A Budweiser and another 3-finger pour of Crown would eventually found their way in front of me. Brenda, the woman sitting to my other side, almost out of nowhere asked me, "So why are you doing what you're doing? What's your drive? Did you have an oppressive father? Was it a girl?" "Isn't it always about a girl?" I answered and grinned. "If all of this is just from one girl, that must have been something pretty intense." I quickly recapped to her how I got to the mountains of Colorado and about the most recent breakup, the ski season, and thus the beginning of my travels. I told her that after that breakup, I realized that I have lost three amazing relationships with three amazing women basically because of the same reason. I love very intensely, but I lose myself in someone. I am drawn to strong women, and I have always lacked a very strong sense of self-identity, and would allow myself to just become identified by the relationship. And now that I have suffered this great loss three times, and have cause someone else pain each time, I have learned that until I make this journey, really give myself space and time and freedom, that I will continue to repeat the same routine over and over again. This is the longest I've been single for practically a decade, but I know it's what I need. "Finding yourself" is such a bad phrase for it. I prefer "creating myself". I think it's one of those things that the soul deeply comprehends and communicates, and we simply do not have the language to properly express it.

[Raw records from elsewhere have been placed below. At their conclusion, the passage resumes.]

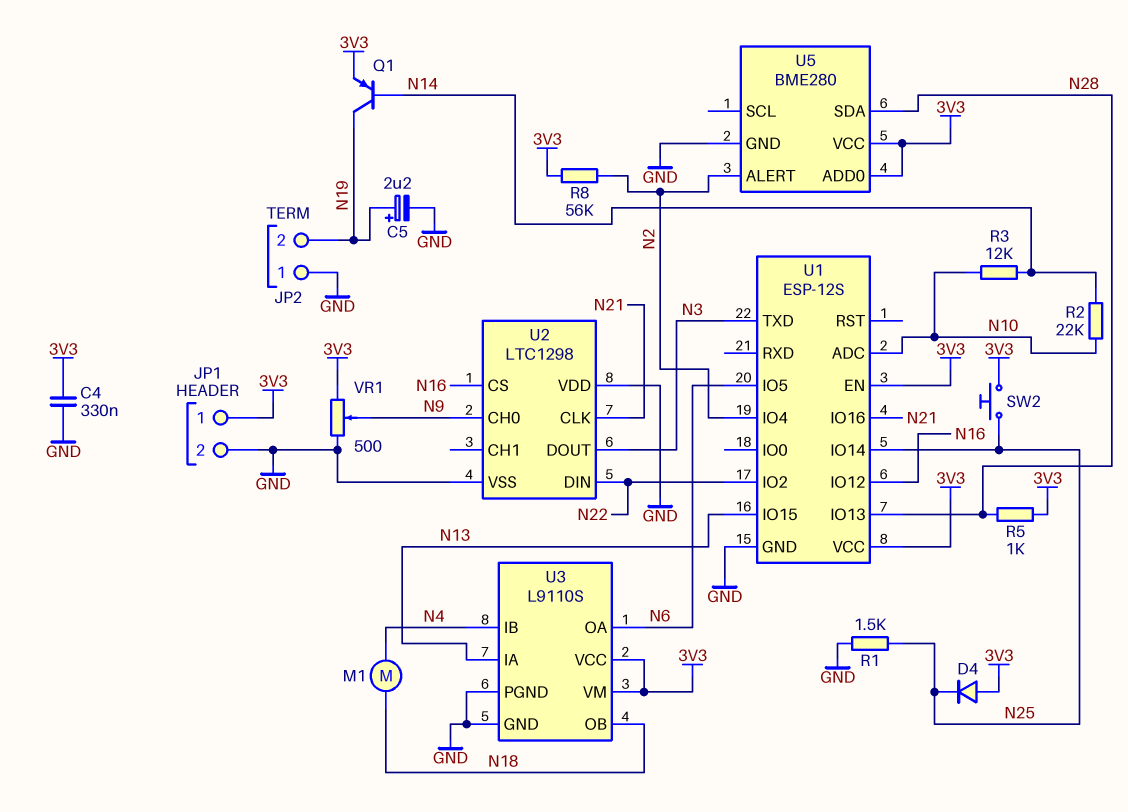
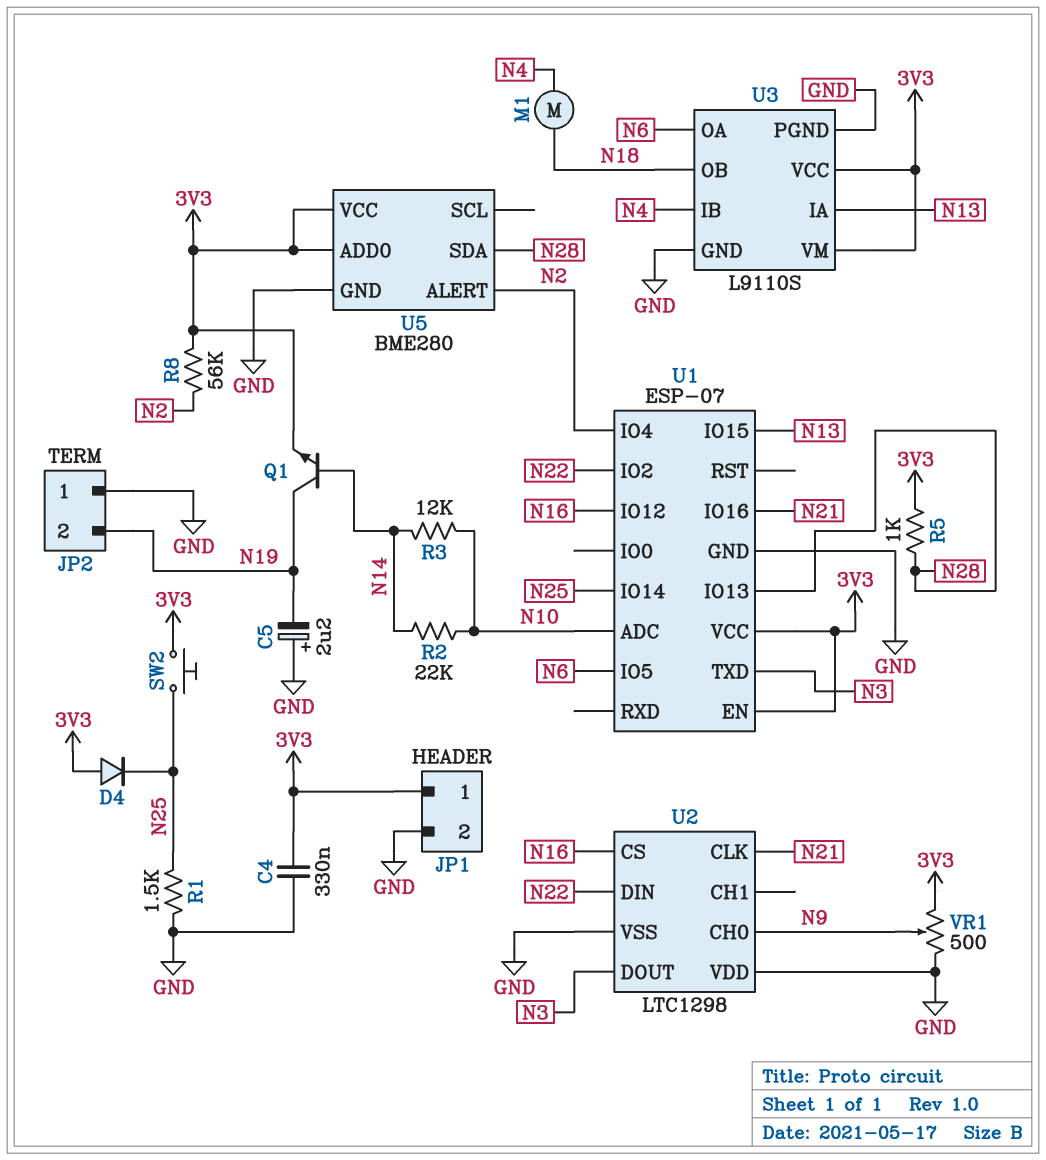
C5: 2.2uF (plus N19, minus GND) -> 2.2uF (plus GND, minus N19)
Q1: PNP (B N14, C N19, E 3V3) -> NPN (B N14, C N19, E 3V3)
U1: ESP-12S -> ESP-07

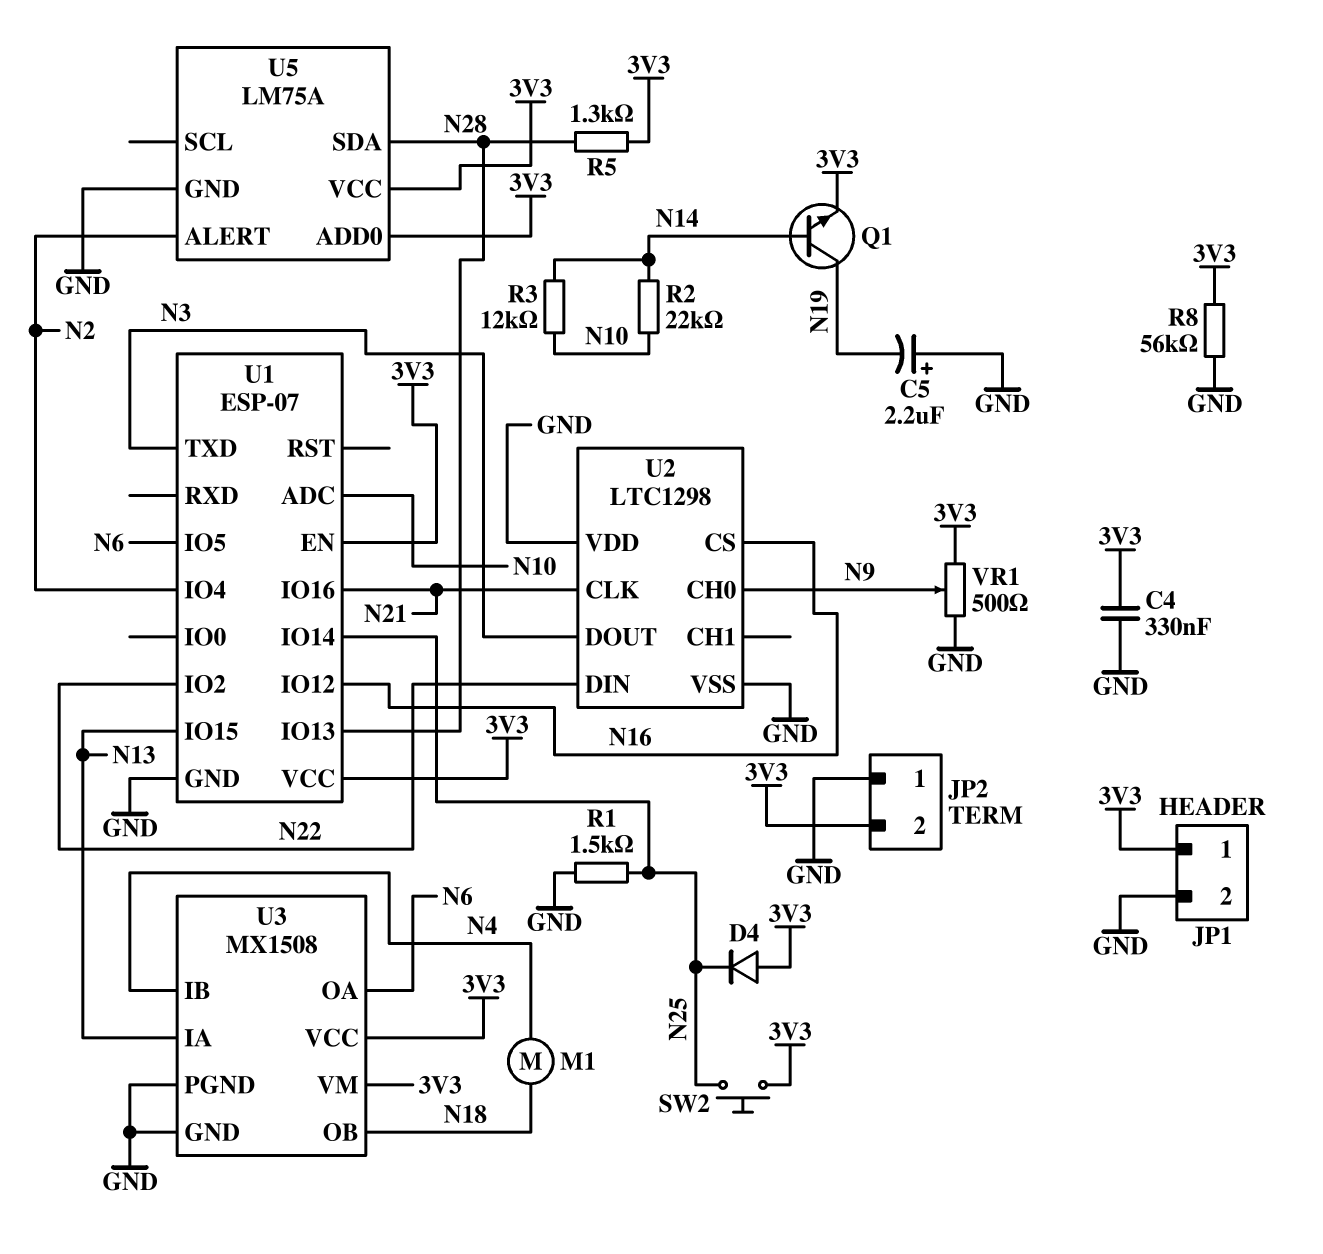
JP2 pin 2: N19 -> 3V3
R5: 1k (3V3, N28) -> 1.3k (3V3, N28)
R8: 56k (3V3, N2) -> 56k (3V3, GND)
U3: L9110S -> MX1508
U5: BME280 -> LM75A

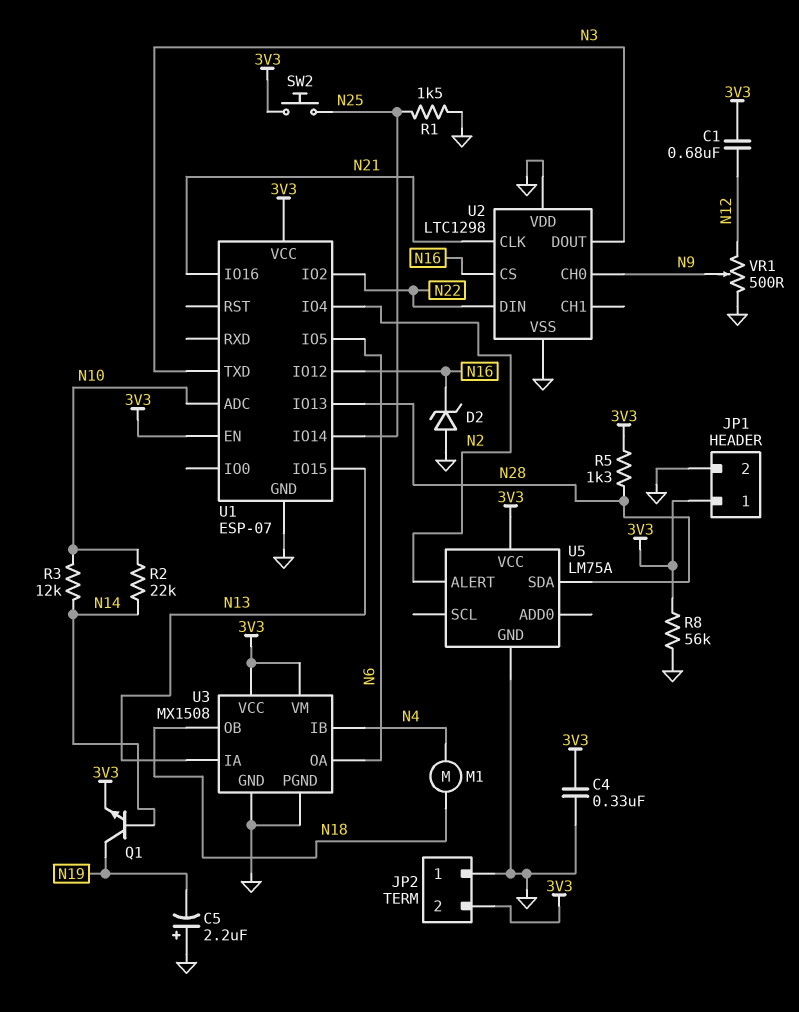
C1: none -> 680nF (3V3, N12)
D2: none -> zener (A GND, K N16)
D4: diode (A 3V3, K N25) -> none
U5 pin ADD0: 3V3 -> none
VR1: 500 (3V3, GND, wiper N9) -> 500 (GND, N12, wiper N9)

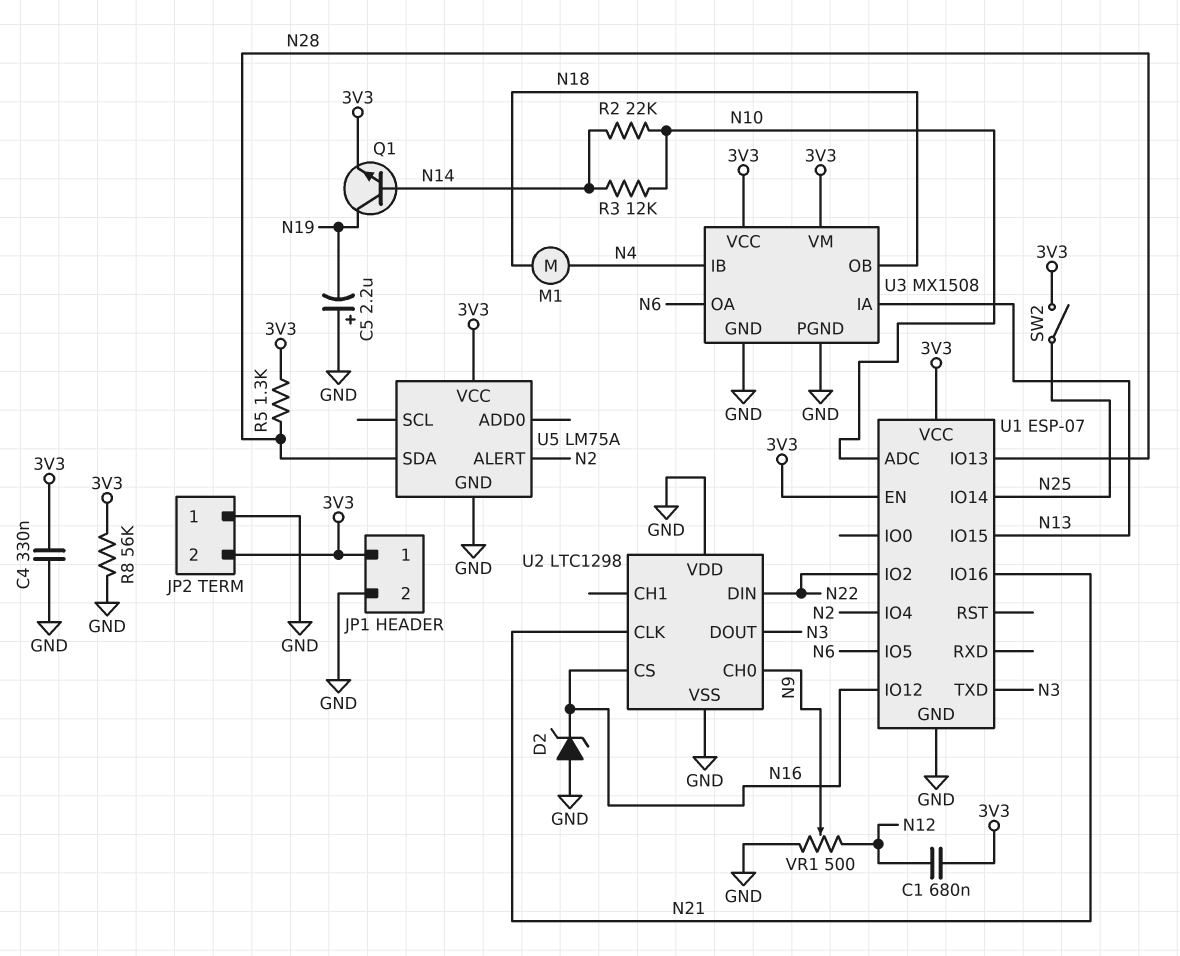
R1: 1.5k (GND, N25) -> none
SW2: button (3V3, N25) -> switch (3V3, N25)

Brenda and I talked for a long time. She had many interesting views and things to say. She believes that a soul will not leave this world until they see everyone they need to. She gave the example of her father, who had been somehow staying alive with a quarter of a lung, his body failing, the doctors unable to comprehend how he was still alive. All of his children made it to his room in the hospital. Unable to talk, and practically lifeless for the previous weeks, he opened his eyes, looked at his family, closed his eyes, and was gone. She believes this to the point that, if someone was on their way to the hospital and the person they were going to see died before they got there, that they should not feel bad or guilty - it's simply that the dying person didn't need to see them before they left.

She believes that our souls come back to this earth again and again in different lives in order to learn new things and learn new lessons and that a soul is not complete, or ready to move on to the next stage (whatever that may be - perhaps angels, she suggested), they will return again and again. She said there are old souls and there are young souls, and said that she sees me to be a very old soul. Maybe that's why I am so angelic all the time. :-P

She believes everything happens for a reason. Every person in our life is meant to teach us something. She believes that our souls choose what life they want to go in to before they are born in a human body, and that when we experience deja vu, it was a sneak peak, the soul seeing again what it had seen so long before and chose to experience. She believes that at the end of our lives, we actually experience all of the intentional harm that we ever imparted on another person.

Some of her thoughts I agree with, others I have begun to explore, others are completely foreign. Whatever the case, I would like to believe that she, like Shari, and like the woman in the park, was put in my path for a reason and is part of this crazy and incredible journey that I am on.

The chef stayed behind, but the rest of us went to a couple other bars (the only other ones in town), witnessed a DJ that spins about as well as a turtle on its back, but ended up listening to a great, small cover band with just a handful of other patrons. I had asked the chef, a local, earlier in the night where a safe place to park would be: ie, somewhere I won't get accosted by the police. She said the cops there were ridiculous, and even though I'd only had one drink at the time, recommended to just leave my truck where it was and not even chance it. "So, that means keep drinking, right?!" I passed by the original patio on the walk back to my truck, the chef still out there, yelling, still. I swear I could still hear her back at my truck, just 20 feet away from a NO OVERNIGHT PARKING sign, as I drifted to sleep to the noise of the crowds and the music and the river. The cops never bugged me.